For arrangements involving multiple deliverables of software with technical support services, the revenue is recognized based on
the industry-specific software revenue recognition accounting guidance. If the Company is not able to determine VSOE for all o
f
the deliverables of the arrangement, but is able to obtain VSOE for all undelivered elements, revenue is allocated using the
residual method. Under the residual method, the amount of revenue allocated to delivered elements equals the total arrangement
consideration less the aggregate fair value of any undelivered elements. If VSOE of any undelivered software items does not
exist, revenue from the entire arrangement is initially deferred and recognized at the earlier of: (i) delivery of those elements for
which VSOE did not exist; or (ii) when VSOE can be established.

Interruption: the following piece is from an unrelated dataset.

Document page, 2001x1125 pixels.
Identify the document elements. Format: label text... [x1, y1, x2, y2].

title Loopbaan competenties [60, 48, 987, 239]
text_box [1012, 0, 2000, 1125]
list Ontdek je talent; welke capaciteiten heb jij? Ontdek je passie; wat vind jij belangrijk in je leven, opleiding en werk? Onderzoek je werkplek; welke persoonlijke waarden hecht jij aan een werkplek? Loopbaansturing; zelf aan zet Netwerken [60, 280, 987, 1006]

The Company determines BESP for a product or service by considering multiple factors including, but not limited to, historical
pricing practices for similar offerings, market conditions, competitive landscape, internal costs, gross margin objectives and
pricing practices. The determination of BESP is made through consultation with and formal approval by, the Company’s
management, taking into consideration the Company’s marketing strategy. The Company regularly reviews VSOE, TPE and
BESP, and maintains internal controls over the establishment and updates of these estimates. Based on the above factors, the
Company’s BESP for the unspecified software upgrade right is $6 per BlackBerry PlayBook tablet and the Company’s BESP for
the unspecified software upgrade right and non-software services ranges from $10-$20 per BlackBerry 10 device.
Research and development
Research costs are expensed as incurred. Development costs for BlackBerry devices and licensed software to be sold, leased or
otherwise marketed are subject to capitalization beginning when a product’s technological feasibility has been established and
ending when a product is available for general release to customers. The Company’s products are generally released soon after
technological feasibility has been established and therefore costs incurred subsequent to achievement of technological feasibility
are not significant and have been expensed as incurred.